Are electronic signatures legally binding in the US?
The Uniform Electronic Transactions Act (the “UETA”) governs electronic transactions and records, including the use and validity of electronic signatures. Most states have adopted the UETA.
The UETA defines an electronic signature as “an electronic sound, symbol, or process attached to or logically associated with a record and executed or adopted by a person with the intent to sign the record.” The UETA does not stipulate that a specific technology must be used to create a valid signature. What matters is that there was an intention to adopt the sound, symbol or process for the purpose of signing the related record and creating a legally binding obligation. Important to this definition of electronic signature is the requirement that the electronic signature be linked or associated with the record itself. When dealing with paper, it’s logical to assume that the symbol or group of letters adopted by a party as their signature will be found on the same physical document that is being used to create a legally binding obligation. If that symbol is missing, the document hasn’t been signed and the intention to create a legally binding obligation isn’t yet present (although unwritten agreements can still be legally binding if the requisite intention is present - signed written agreements generally are evidence of this intention). However, this physical association is not always present in the digital world and therefore any electronic signature solution must ensure some link or connection between the electronic signature and the digital record. Ideally, the electronic signature should appear directly on the digital record, mimicking a paper document with a handwritten signature.

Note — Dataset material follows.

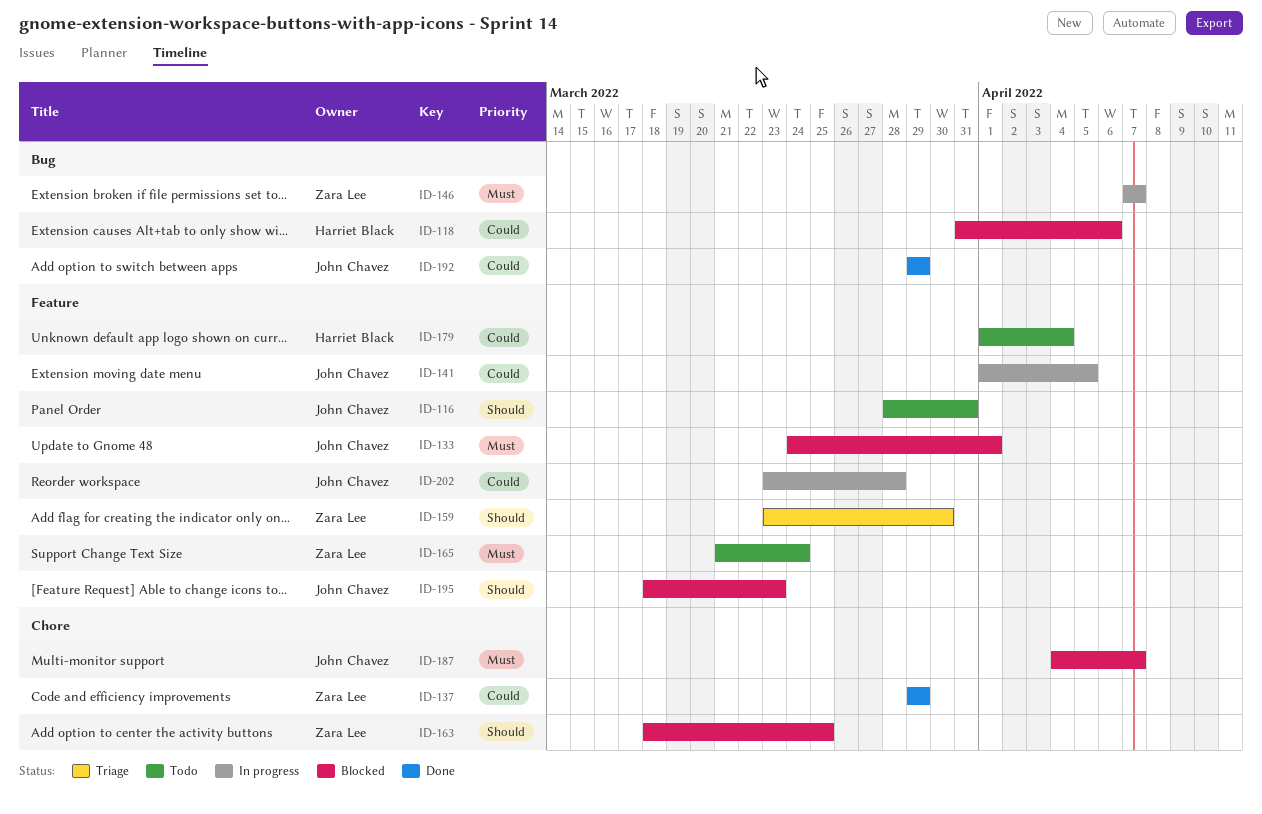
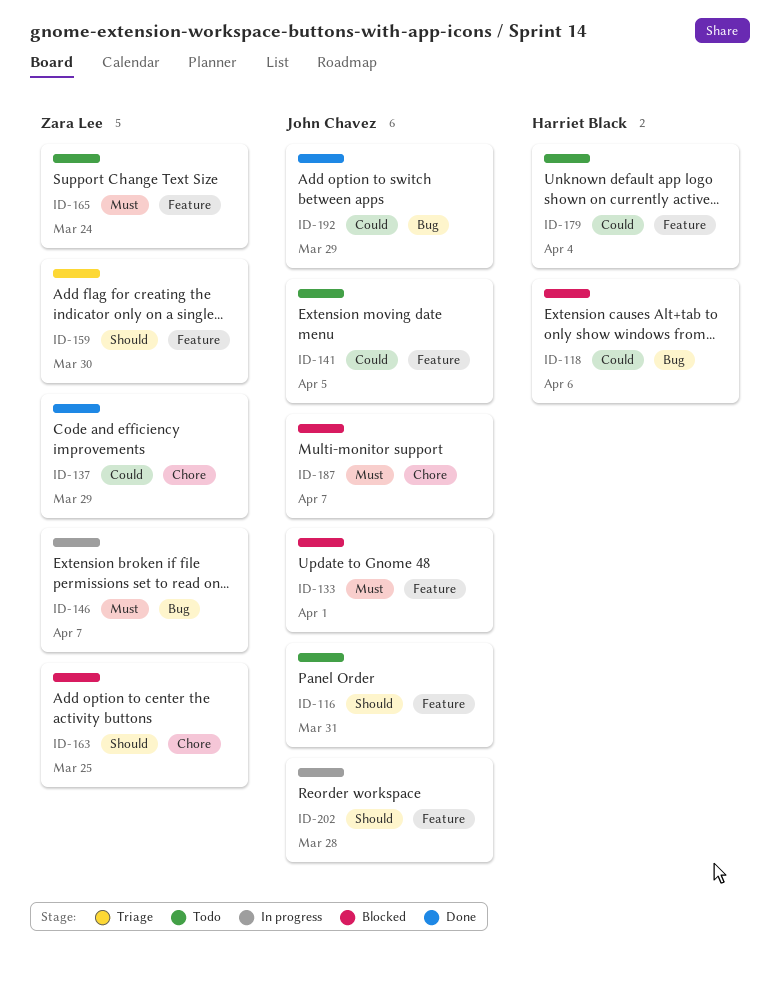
ID-141, status: In progress -> Todo
ID-195: present -> none
ID-202, priority: Could -> Should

As the UETA is not adopted by every state, the federal government enacted the Electronic Signatures in Global and National Commerce Act (the "ESIGN Act") in 2000. The ESIGN Act governs the use of electronic signatures and records used for interstate and foreign commerce. The ESIGN Act states that a contract or signature may not be denied legal effect, validity, or enforceability solely because it is in electronic form. As a result, per the ESIGN Act, electronic signatures and records are equivalent to paper documents signed in wet ink. However, consumers have a right to refuse the use of electronic signatures and may reserve the right to require and use a handwritten signature. Finally, the ESIGN Act states that if a business must retain a record of a transaction by law, that requirement is satisfied by retaining an electronic record so long as the record: 1) accurately reflects the substance of the original record in an unalterable format; 2) is accessible to people who are entitled to access it; 3) is in a form that is capable of being accurately reproduced for later reference, whether by transmission, printing or otherwise; and 4) is retained for the legally required period of time. Therefore, it is important when storing electronic documents to ensure that a document management system is used that meets these requirements.

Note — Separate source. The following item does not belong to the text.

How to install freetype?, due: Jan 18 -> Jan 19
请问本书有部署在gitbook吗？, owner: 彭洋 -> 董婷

New York State enacted the Electronic Signatures and Records Act (the “ESRA”), which provides that electronic signatures are as legally binding as handwritten signatures. The ESRA adopts a definition of electronic signature that is similar to the UETA, defining an electronic signature as an electronic sound, symbol or process attached to or logically associated with an electronic record and adopted by a person as their signature. The ESRA defines an electronic record as information created, stored, generated, received, or communicated by electronic means in a form that a person can perceive and which can be accurately reproduced. Ultimately, the ESRA gives electronic signatures and electronic records the same legal effect as handwritten signatures on paper documents.